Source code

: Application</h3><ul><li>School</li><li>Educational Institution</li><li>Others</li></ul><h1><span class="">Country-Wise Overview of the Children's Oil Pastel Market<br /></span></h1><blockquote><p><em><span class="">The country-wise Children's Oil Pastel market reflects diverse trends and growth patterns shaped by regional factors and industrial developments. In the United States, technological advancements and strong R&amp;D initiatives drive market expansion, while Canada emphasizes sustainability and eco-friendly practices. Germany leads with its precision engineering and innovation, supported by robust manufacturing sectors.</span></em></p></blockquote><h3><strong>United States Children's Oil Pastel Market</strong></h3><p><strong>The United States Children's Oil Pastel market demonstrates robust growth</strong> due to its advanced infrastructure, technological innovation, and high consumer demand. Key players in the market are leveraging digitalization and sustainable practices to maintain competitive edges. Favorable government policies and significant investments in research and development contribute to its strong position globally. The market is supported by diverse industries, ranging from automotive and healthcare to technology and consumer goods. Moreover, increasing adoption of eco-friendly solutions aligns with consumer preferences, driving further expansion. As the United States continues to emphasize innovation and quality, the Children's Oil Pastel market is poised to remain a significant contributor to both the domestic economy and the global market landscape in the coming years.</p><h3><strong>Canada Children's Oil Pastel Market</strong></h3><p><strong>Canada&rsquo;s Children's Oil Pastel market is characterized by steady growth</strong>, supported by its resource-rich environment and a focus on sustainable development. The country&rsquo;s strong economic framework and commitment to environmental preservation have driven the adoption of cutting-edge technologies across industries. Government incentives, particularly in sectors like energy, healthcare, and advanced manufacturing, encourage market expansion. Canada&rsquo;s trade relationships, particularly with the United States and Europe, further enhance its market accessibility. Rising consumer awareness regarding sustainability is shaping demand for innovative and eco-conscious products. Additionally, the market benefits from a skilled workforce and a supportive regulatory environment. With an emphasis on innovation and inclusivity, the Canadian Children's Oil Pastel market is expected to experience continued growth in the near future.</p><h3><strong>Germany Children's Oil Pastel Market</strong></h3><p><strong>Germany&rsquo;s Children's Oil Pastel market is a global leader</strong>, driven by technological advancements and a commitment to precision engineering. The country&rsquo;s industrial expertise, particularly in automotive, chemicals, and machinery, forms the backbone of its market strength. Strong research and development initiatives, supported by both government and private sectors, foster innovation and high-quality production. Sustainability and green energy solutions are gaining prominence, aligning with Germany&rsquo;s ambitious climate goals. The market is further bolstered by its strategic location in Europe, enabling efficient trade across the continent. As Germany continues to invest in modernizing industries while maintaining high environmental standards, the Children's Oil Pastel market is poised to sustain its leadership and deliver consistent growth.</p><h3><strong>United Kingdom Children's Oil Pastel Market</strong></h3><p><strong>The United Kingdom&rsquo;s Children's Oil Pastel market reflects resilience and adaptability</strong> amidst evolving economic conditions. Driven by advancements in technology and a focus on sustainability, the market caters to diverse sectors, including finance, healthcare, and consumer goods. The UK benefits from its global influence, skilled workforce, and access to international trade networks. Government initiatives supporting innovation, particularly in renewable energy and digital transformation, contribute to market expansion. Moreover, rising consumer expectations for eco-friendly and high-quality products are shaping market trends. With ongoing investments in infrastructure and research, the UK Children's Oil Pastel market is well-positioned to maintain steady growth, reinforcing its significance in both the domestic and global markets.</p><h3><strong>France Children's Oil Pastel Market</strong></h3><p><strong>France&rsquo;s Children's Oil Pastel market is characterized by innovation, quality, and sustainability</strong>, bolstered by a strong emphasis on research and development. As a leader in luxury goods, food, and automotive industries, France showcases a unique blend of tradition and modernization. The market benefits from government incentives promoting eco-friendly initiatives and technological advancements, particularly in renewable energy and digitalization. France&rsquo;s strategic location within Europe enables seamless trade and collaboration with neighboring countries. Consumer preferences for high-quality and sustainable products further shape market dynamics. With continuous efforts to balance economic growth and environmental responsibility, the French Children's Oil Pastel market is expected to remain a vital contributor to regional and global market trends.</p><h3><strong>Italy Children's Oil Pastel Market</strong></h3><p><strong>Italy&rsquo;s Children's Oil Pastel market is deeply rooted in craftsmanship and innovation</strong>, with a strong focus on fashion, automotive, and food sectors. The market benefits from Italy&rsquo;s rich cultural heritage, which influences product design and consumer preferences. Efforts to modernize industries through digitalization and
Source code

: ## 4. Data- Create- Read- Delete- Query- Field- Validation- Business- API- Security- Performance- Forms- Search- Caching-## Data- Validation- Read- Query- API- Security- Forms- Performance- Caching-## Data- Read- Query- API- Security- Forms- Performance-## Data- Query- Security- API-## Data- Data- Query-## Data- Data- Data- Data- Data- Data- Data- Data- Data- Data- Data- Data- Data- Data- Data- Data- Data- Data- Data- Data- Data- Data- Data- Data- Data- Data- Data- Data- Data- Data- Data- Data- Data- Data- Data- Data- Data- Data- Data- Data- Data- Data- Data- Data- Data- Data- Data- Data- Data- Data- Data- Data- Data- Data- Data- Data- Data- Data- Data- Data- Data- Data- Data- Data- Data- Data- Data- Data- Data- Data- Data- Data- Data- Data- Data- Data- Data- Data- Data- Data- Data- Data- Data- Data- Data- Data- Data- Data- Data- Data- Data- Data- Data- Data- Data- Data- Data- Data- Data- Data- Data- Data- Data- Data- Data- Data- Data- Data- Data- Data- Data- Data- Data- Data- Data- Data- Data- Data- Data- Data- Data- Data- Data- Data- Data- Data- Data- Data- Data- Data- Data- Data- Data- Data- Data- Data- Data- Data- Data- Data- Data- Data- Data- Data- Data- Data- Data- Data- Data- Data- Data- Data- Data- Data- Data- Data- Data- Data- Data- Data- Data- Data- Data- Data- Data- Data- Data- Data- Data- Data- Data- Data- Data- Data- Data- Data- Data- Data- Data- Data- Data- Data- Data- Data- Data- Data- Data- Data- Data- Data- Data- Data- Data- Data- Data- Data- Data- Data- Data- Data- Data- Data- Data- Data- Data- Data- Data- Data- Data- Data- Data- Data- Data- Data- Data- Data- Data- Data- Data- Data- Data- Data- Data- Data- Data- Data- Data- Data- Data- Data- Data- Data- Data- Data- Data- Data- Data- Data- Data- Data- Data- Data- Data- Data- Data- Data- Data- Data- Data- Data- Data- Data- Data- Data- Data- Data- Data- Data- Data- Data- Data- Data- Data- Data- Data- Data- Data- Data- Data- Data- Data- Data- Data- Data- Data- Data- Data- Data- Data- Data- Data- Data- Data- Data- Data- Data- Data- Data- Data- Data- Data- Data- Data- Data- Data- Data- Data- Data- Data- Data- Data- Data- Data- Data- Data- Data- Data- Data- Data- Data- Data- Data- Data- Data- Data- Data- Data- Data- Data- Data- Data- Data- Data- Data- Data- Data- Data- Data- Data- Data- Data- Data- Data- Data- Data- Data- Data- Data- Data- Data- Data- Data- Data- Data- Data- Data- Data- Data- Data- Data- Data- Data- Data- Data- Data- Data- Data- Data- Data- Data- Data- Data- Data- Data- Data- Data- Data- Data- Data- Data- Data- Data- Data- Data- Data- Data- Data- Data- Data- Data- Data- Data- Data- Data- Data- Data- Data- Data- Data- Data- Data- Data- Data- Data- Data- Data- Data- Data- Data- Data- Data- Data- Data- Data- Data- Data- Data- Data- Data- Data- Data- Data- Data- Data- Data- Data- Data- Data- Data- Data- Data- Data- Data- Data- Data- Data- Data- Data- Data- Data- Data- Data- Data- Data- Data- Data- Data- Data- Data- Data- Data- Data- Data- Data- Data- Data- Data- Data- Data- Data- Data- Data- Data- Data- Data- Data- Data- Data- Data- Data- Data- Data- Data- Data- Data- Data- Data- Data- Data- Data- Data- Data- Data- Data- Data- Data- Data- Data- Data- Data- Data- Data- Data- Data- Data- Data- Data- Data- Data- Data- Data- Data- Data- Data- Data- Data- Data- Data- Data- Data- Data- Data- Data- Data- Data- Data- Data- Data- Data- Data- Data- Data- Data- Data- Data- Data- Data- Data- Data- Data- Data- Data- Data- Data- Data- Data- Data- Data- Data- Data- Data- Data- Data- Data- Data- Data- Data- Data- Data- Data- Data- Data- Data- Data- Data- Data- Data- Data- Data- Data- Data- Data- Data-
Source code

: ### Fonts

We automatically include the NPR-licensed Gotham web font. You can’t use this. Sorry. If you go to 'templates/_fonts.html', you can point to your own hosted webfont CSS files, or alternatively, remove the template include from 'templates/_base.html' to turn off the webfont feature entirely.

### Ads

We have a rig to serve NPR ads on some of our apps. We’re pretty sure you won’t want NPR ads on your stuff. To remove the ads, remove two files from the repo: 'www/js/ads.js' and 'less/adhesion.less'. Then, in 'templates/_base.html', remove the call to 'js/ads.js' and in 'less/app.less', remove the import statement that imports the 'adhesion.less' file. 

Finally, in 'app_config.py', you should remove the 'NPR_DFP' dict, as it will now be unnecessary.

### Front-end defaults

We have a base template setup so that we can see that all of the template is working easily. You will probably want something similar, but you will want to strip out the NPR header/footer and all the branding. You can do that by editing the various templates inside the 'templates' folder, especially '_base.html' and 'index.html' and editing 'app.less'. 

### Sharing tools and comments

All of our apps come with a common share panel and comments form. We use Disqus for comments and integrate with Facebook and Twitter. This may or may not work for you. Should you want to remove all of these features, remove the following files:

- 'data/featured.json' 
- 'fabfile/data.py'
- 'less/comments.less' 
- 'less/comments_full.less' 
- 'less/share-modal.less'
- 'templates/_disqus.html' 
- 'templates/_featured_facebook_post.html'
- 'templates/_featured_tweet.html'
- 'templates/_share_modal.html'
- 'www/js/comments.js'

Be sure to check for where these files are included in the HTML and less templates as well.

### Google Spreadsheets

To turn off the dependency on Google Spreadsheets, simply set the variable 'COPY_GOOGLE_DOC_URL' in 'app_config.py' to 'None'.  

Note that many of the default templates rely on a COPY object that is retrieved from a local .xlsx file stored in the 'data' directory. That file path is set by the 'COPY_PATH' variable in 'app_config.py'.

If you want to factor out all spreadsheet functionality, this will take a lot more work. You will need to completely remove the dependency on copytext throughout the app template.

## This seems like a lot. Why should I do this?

= = = = = = =

WHAT YOU WILL DO
Turn the part of the listing that starts with the line containing "If you want" and runs through the end of the listing into a JSON list of strings, one string per line, with blank lines left out.

SOLVED PROBLEM
[
  "If you want to factor out all spreadsheet functionality, this will take a lot more work. You will need to completely remove the dependency on copytext throughout the app template.",
  "## This seems like a lot. Why should I do this?"
]